Başbakan, “Türkiye’nin her şehrinde yapılmış kaçak-çürük- kent rantı avclığıyla dikilmiş bütün binaları yıkacağız” diye özetlenebilecek projesini dile getirdi. Ve "örtü altına gizlenmiş Türkiye acı gerçeği" hemen kendini gösterdi.
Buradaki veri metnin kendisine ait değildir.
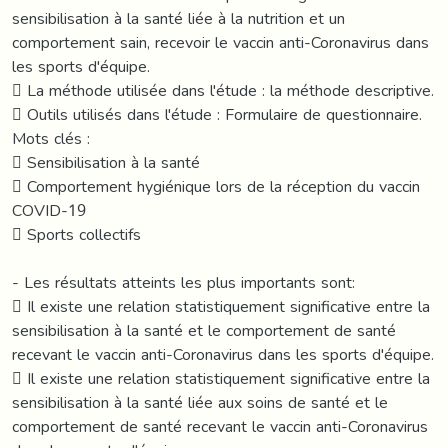
sensibilisation à la santé liée à la nutrition et un
comportement sain, recevoir le vaccin anti-Coronavirus dans
les sports d'équipe.
 La méthode utilisée dans l'étude : la méthode descriptive.
 Outils utilisés dans l'étude : Formulaire de questionnaire.
Mots clés :
 Sensibilisation à la santé
 Comportement hygiénique lors de la réception du vaccin
COVID-19
 Sports collectifs
- Les résultats atteints les plus importants sont:
 Il existe une relation statistiquement significative entre la
sensibilisation à la santé et le comportement de santé
recevant le vaccin anti-Coronavirus dans les sports d'équipe.
 Il existe une relation statistiquement significative entre la
sensibilisation à la santé liée aux soins de santé et le
comportement de santé recevant le vaccin anti-Coronavirus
Türkiye’de 19 milyon bina var.
8.5 milyonu, kaçak ve çürük.
Neredeyse Türkiye’nin yarısı; “her 100 binadan 50’sinin sahibi belediyelerin ve Ankara’daki politikacının teşvik etmesiyle şehir rantı avcılığı” yapmış. Şimdi Başbakan, “bu ahlaksız avcılığa son verme” projesine soyundu.
Dünkü yazıda yazmıştım.
Bize örnek göstermeli.
En güçlü, en egemen, en hatırlı “şehir rantı avcılarının binalarını” yıkarak işe başlamalı. Örneğin İstanbul’da büyük medya patronu Ferit Şahenk’in sahibi olduğu “Doğuş Power Center” i ve büyük işadamı Ahmet Nazif Zorlu’nun dikmekte olduğu “Zorlu Center AVM Özel Rezidans” ı en önce yıktırmalıdır. Ben size dünkü yazımda “Doğuş Power Center” in neden “Başbakanın yıkılması gereken binalar sınıfına girdiğini” yazmıştım. Okumayanlar dünkü yazıyı bulup okusun. Bugün de Başbakan’ın toplantılarına çağırdığı, uçağına aldığı, açılışlarına katıldığı büyük işadamı Ahmet Nazif Zorlu’nun İstanbul boğaz içine hakim tepeden bakan, devletten “özelleştirme yalanı” kılıfına uydurularak alınmış 85 dönüm arazi üzerine diktiği “Zorlu Center”in öyküsünü yazacağım.
Xxx
Arazi Karayollarınındı.
Özelleştirme İdaresi’ne devredildi. İstanbul’daki bu değerli araziye Ankara’daki Bayındırlık Bakanlığı plan değişikliği yaptı. 85 dönüm (yani 85 bin metrekare) şehir arazisine 242 bin metrekare bina yapılacak şekilde planı çıkardı. 3 Nolu Kültür ve Tabiat Varlıkları Koruma Kurulu da, birçok şehircilik uzmanın “burası İstanbul halkı için park olsun, boğaz bu kadar yoğunlukta binayı kaldıramaz” diye uyarmalarına rağmen 237 bin metrekare bina yapılabilmesini uygun gördü. Başbakan’ın partisinden çoğunluğu oluşturan İstanbul Büyükşehir Belediyesi Meclisi’i de bu planı ilk toplantısında onayladı.
Satışa çıktı arazi.
TV’de canlı yayın heyecanlı açık artırma yapıldı. 800 milyon TL’ye Zorlu Holding’in sahibi Nazif Zorlu’da kaldı. Nazif Zorlu, bu şehir arazisi üzerine 237 bin metre kare büyüklükte “Center ve Rezidans” yapabilecekti. Böyle bir araziye sahip olduğu için sevinçten “harman dalı oynadığı” gazetelere haber oldu.
Xxx
Mimarlar Odası İstanbul Şubesi, Şehir Plancıları Odası İstanbul Şubesi, İnşaat Mühendisleri Odası İstanbul Şubeleri, “bu arazi üzerine 237 bin metrekare bina yapabilmek cinayettir, şehir planına aykırıdır” diyerek ilgili mahkemelerde dava açıtılar.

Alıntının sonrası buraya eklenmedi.